Zu den Barrierefreiheitsoptionen gehören Farbfilter für Blinde, ein Regler für die Offline-Spielgeschwindigkeit und vollständig anpassbare Steuerelemente inklusive eines speziellen Einhandmodus. In dieser Konfiguration wird die automatische Beschleunigung aktiviert, das Bremsen einem Trigger zugewiesen und Lenkung und Driften auf einen einzigen Stick gelegt. Da beide Sticks für das ursprüngliche Steuerungsschema unerlässlich sind, ist die Entwicklung eines funktionalen alternativen Layouts ein bemerkenswertes Engagement von Milestone, das ausdrückliche Anerkennung verdient.
Urteil

Screamer ist ein Spiel mit 9/10 Punkten. Milestone hat etwas wirklich Ungewöhnliches geschaffen: einen Arcade-Racer mit der Spielmechanik eines Kampfspiels, der visuellen Qualität einer Anime-Serie und einer Steuerung, deren Beherrschung zwar Zeit braucht, die diese Mühe aber mit einem Tempo und einer Präzision belohnt, die das Genre selten bietet.
Vorteile:
- Die Steuerung mit zwei Joysticks ist anspruchsvoll und wirklich lohnend, sobald die Mechanik funktioniert.
- Die hohe Produktionsqualität des Animes und das starke Autodesign verleihen ihm eine durchgängig starke visuelle Identität.
- Anpassungsmöglichkeiten im Arcade-Modus und lokaler Vier-Spieler-Splitscreen sorgen für langanhaltenden Wiederspielwert.
Nachteile:
- Der Schwierigkeitsgrad des Turniers ist unberechenbar, da einige Missionen um fehlerhafte oder unklare Ziele herum aufgebaut sind.

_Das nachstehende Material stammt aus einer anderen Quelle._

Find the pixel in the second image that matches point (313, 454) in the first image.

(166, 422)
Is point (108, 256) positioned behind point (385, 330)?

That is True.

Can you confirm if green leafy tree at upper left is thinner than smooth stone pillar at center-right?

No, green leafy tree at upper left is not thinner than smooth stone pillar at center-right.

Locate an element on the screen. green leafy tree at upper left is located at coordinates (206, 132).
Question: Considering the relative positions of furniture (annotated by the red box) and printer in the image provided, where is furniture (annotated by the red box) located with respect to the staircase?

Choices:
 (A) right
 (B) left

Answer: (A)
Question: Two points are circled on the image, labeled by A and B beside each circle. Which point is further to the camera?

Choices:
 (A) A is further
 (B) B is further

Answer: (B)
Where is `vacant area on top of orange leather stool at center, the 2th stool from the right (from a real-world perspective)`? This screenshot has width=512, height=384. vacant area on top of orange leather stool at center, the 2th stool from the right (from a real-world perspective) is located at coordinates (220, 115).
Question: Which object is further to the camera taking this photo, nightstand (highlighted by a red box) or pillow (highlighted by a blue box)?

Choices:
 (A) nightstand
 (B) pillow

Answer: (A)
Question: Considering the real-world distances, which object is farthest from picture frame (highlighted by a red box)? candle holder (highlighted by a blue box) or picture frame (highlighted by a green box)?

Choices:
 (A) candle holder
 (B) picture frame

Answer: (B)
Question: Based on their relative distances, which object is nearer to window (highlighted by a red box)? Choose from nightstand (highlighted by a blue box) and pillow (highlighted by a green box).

- Vier Streckenumgebungen in 32 Layouts erzeugen eine signifikante visuelle Wiederholung.
Der Turniermodus weist einige strukturelle Probleme auf: einen ungleichmäßigen Schwierigkeitsgrad, Missionen mit unklaren oder unlogischen Zielen, eine Visual-Novel-artige Präsentation, die den Spielfluss in den ersten Stunden unnötig in die Länge zieht, und eine zu dürftig auf vier Umgebungen verteilte Streckenauswahl. Das Kampfsystem ist zunächst überfordernd, bevor es wirklich überzeugt. Doch der Kern des Spielerlebnisses – rasantes Driften mit zwei Sticks durch neonbeleuchtete Rennstrecken, das effiziente Management von Sync- und Strike-Ressourcen unter Zeitdruck und die Möglichkeit, Arcade-Events individuell anzupassen – bietet ein Rennspielerlebnis, das das Genre seit Langem nicht mehr versucht hat.
Spieler, die diese Hürde überwinden, finden ein Rennspiel vor, das in einem Genre, das selten etwas Vergleichbares versucht, selbstbewusst und originell agiert. Milestone hat auf etwas Ungewöhnliches gesetzt und die Spielmechanik entsprechend ausgearbeitet. Allein das hebt Screamer von den meisten anderen Spielen auf dem Markt ab.